In the tradition that runs from Aristotle through Aquinas to Josef Pieper, leisure is not a solution to anything, but an alternative way of being in the world. In Pieper’s formulation, leisure “runs at right angles” to the practical pursuits of work and achievement.
The gnostic (the modern, the left-hemispheric) wants solutions to everything. The anti-gnostic (the non-modern (whether pre-modern or post-modern), the right-hemispheric) wants to exist in full reality, which always evades solutions. At best, life in the metaxy is one of mystery and progress. We can improve by moving closer to full reality, but we can't find solutions because that assumes there are static truths and answers. The metaxy will foil solutions every time.

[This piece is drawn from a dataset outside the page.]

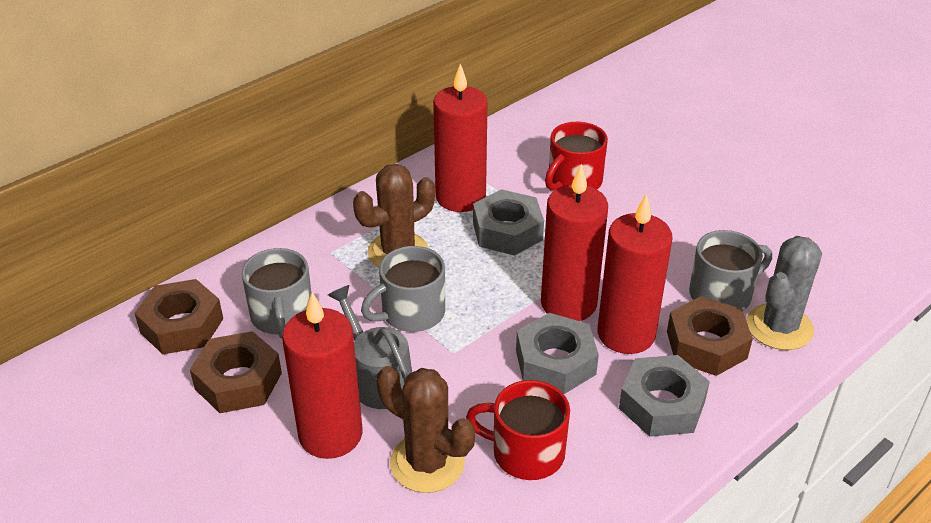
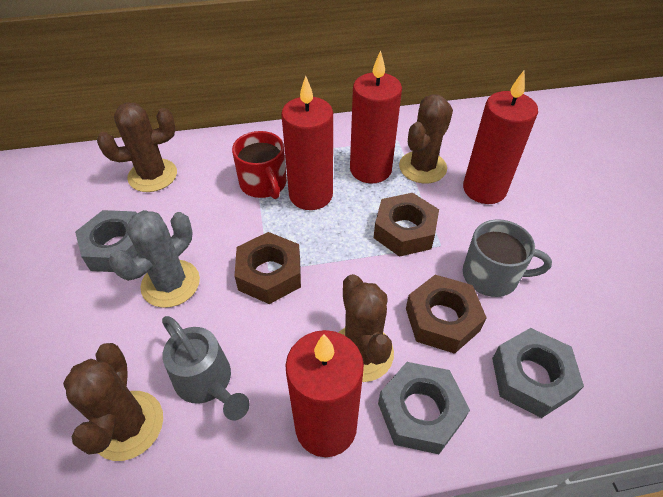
brown cactus: 2 -> 4
grey mug: 3 -> 1
red mug: 2 -> 1

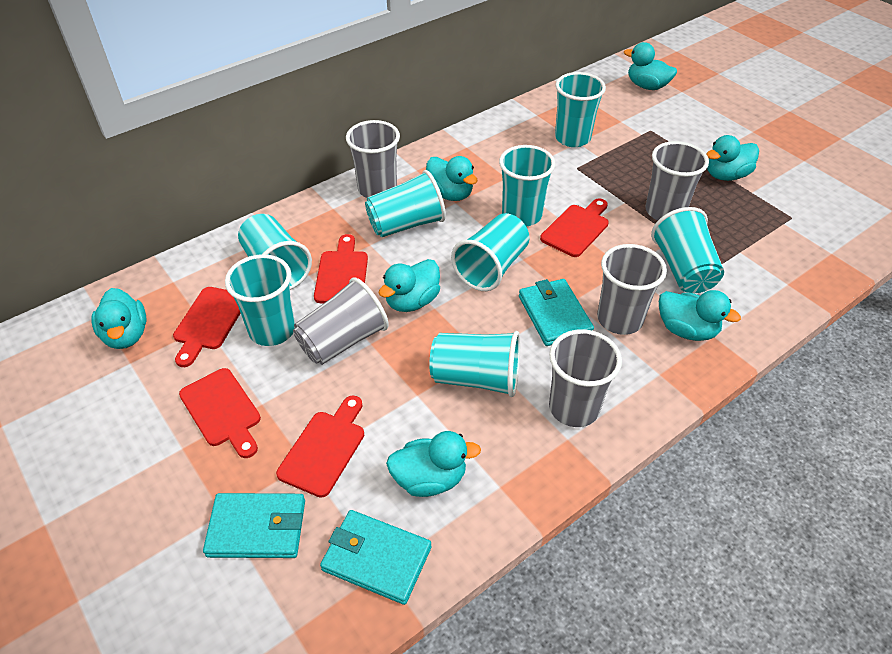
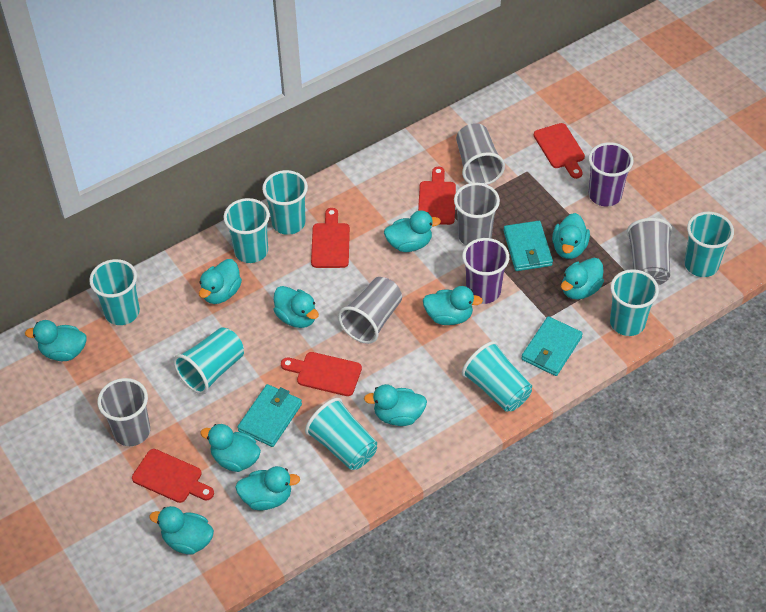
purple cup: 0 -> 2
turquoise duck: 7 -> 11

A solution is nothing less than a final answer. We might call it a "final solution," so everyone knows how damning such pursuits are, but the phrase is redundant.
The right hemisphere knows (intuits, perhaps) that there are no solutions and that full reality requires us to put aside practical pursuits and ambitions. Leisure abandons solutions and takes a break from pursuit and achievement.

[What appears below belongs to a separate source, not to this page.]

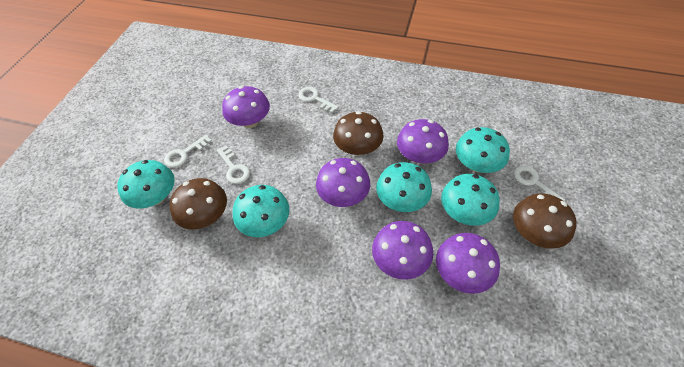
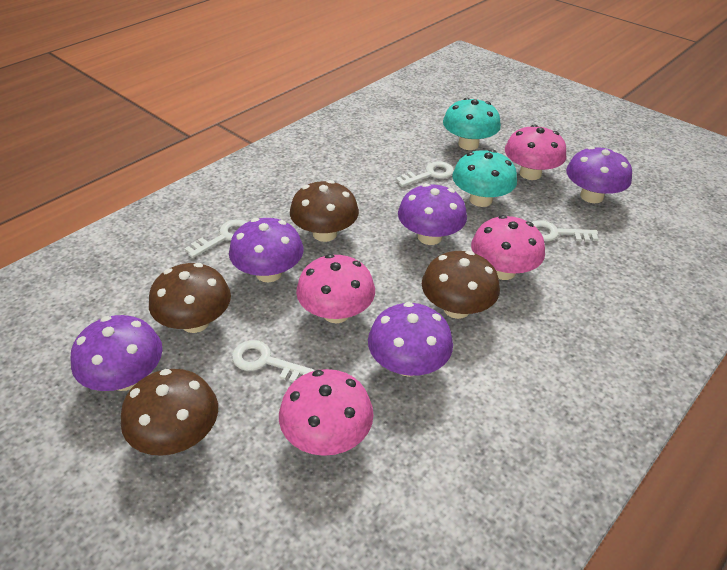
brown mushroom: 3 -> 4
pink mushroom: 0 -> 4
turquoise mushroom: 5 -> 2

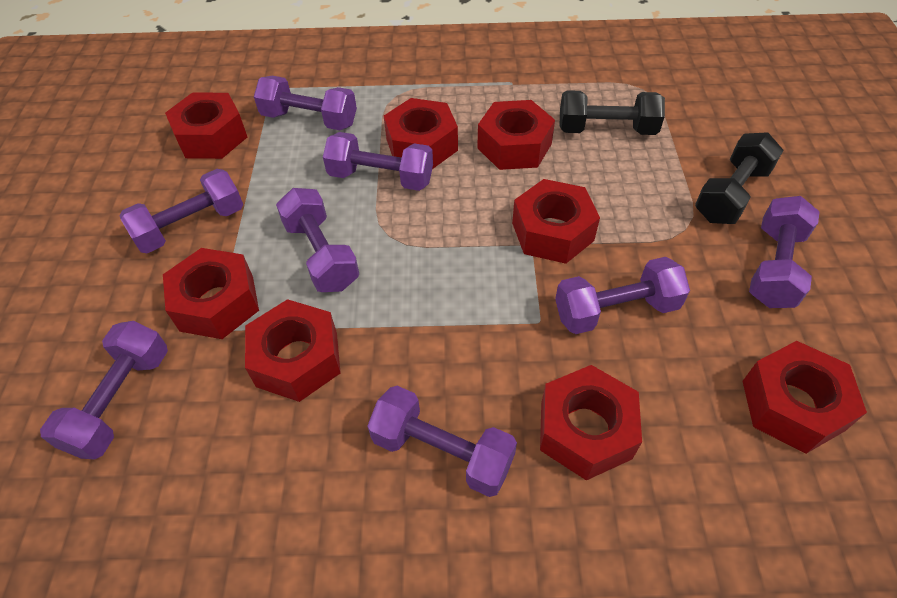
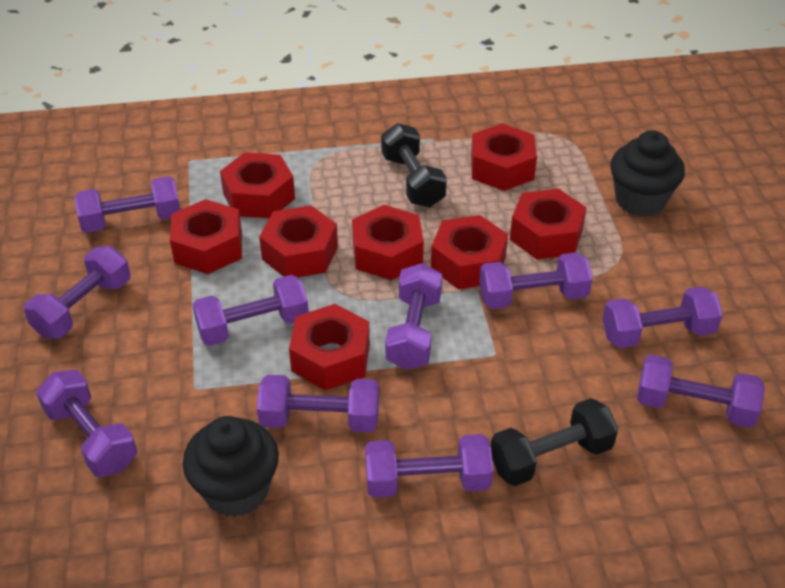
black cupcake: 0 -> 2
purple dumbbell: 8 -> 10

It is a form of counter-conduct.
Leisured contemplation, however, requires setting aside everyday priorities. The idea is decidedly anti-modern and, in some respects, even anti-human: We engage in contemplation only insofar as there is a “divine element” within us, as Aristotle writes in the Nicomachean Ethics. It asks that we suspend attempts to improve the self and the world. As essayist Agnes Repplier observed in 1893, leisure is a “special form of activity, employing all our faculties . . . it is from his leisure that [a person] constructs the true fabric of self.” This countercultural activity may issue in an entirely new self-understanding, offering exhortations, even commands: Don’t be slaves to the world’s current standards of value! Pursue insight, live differently, make meaningful art, and build healthy local cultures! Resist becoming part of the world of total work!

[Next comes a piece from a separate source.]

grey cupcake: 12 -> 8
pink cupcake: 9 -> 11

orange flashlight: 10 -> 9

[A] religious assumption lies deep within the notion of leisure itself. Something about leisure is divine, for Aristotle, or “festal,” to use Pieper’s term: It is a celebration of beauty, goodness, and the possibility of eternal life. In understanding leisure this way, we are invited to turn away for a time from our own insistent desires and our own self-imposed projects. We are free to cultivate that wonderful disponibilité to experience, an openness and availability that encourage us to “take interest” in the world and in the lives of others. This kind of affirmation may indeed be countercultural. But it is never, ever, boring.